BPS, dan (Kemiskinan) Regulasi

oleh

Regulasi Tanpa Gigi

Sebelum melihat proses hilirisasi data kemiskinan, terutama menyangkut metode mengapa BPS tidak atau belum menghitung pendapatan masyarakat, proses huluisasi dasar hukum pelaksanaan Survei Sosial Ekonomi Nasional (Susenas) terhadap 300 ribu rumah tangga seluruh Indonesia yang merupakan sumber utama data kemiskinan menjadi hal penting untuk diperhatikan. Adalah Undang-Undang Nomor 16 tahun 1997 tentang Statistik yang menjadi dasar pelaksanaan Susenas dan survei-survei lainnya yang dilaksanakan oleh BPS. Di sinilah letak masalahnya; undang-undang ini belum memberikan kepastian hukum dalam mendukung tugas dan fungsi BPS, baru sebatas regulasi tanpa gigi yang tersusun rapi dalam setiap lembarannya.

Saya melihat keberadaan Undang-Undang Nomor 16 Tahun 1997 masih jauh dari harapan untuk mendukung kualitas data dalam konteks kondisi kekinian. Setidaknya ada dua hal permasalahan krusial dalam undang-undang yang ditandatangani Presiden Soeharto 19 Mei 1997 tersebut. Pertama, tidak memberikan kepastian hukum bagi BPS untuk menjalankan tugasnya mengumpulkan data dengan metode survei. Hal ini tergambar dalam Pasal 22 yang berbunyi: Setiap petugas statistik Badan berhak memasuki wilayah kerja yang telah ditentukan untuk memperoleh keterangan.

Dua hal penekanan dalam pasal tersebut, yakni hak Badan (BPS) memasuki wilayah dan hak memperoleh keterangan. Namun, realita di lapangan cukup memprihatinkan. Sebelum memperoleh keterangan seringkali petugas BPS dihadapkan pada upaya penolakan responden yang tidak mau didata dalam survei-survei BPS termasuk dalam survei Susenas. “Untuk apa kami didata, apa untungnya bagi kami, kalau kami menolak didata kalian mau apa?” Kalimat semacam ini sangat akrab dijumpai petugas BPS saat melaksanakan pendataan atau survei di lapangan.

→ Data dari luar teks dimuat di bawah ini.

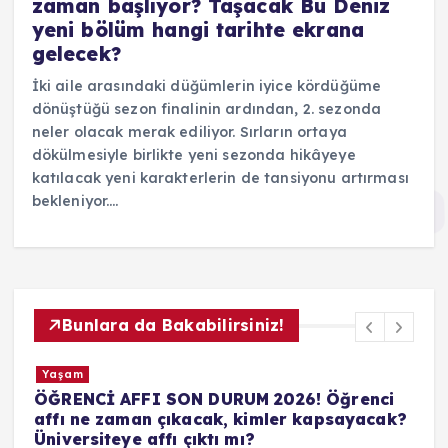
zaman başlıyor? Taşacak Bu Deniz
yeni bölüm hangi tarihte ekrana
gelecek?
İki aile arasındaki düğümlerin iyice kördüğüme
dönüştüğü sezon finalinin ardından, 2. sezonda
neler olacak merak ediliyor. Sırların ortaya
dökülmesiyle birlikte yeni sezonda hikâyeye
katılacak yeni karakterlerin de tansiyonu artırması
bekleniyor.…
Bunlara da Bakabilirsiniz!
Yaşam
ÖĞRENCİ AFFI SON DURUM 2026! Öğrenci
e
affı ne zaman çıkacak, kimler kapsayacak?
Üniversiteye affı çıktı mı?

Disayangkan, penolakan semacam itu seringkali dilakukan tanpa alasan, terutama saat mendata responden strata ekonomi kelas atas ataupun perusahan-perusahaan besar. Terhadap penolakan itu, BPS tidak bisa berbuat banyak karena secara yuridis lemah. Pasal 22 memberikan hak kepada petugas BPS, namun tidak memberikan sanksi yuridis bagi responden menolak untuk didata. Jika sudah demikian apa yang dilakukan? Metode pendekatan persuasiflah yang dilakukan petugas BPS, karena lemahnya kekuatan yuridis tadi.

Sehingga setiap pelatihan petugas, materi teknik wawancara menghadapi masyarakat menjadi suatu keharusan. Ini dilakukan sebagai langkah mengantisipasi semakin masifnya penolakan masyarakat yang menjadi responden. Namun, menjadi pertanyaan, sampai kapan pendekatan persuasif ini bertahan tanpa didukung kekuatan yuridis di tengah kompleksitas kepentingan masyarakat? Pasal 22 ini menjadi tumpul karena tidak adanya konsekuensi hukum atau sanksi jika responden menolak untuk dimintai keterangan oleh petugas BPS.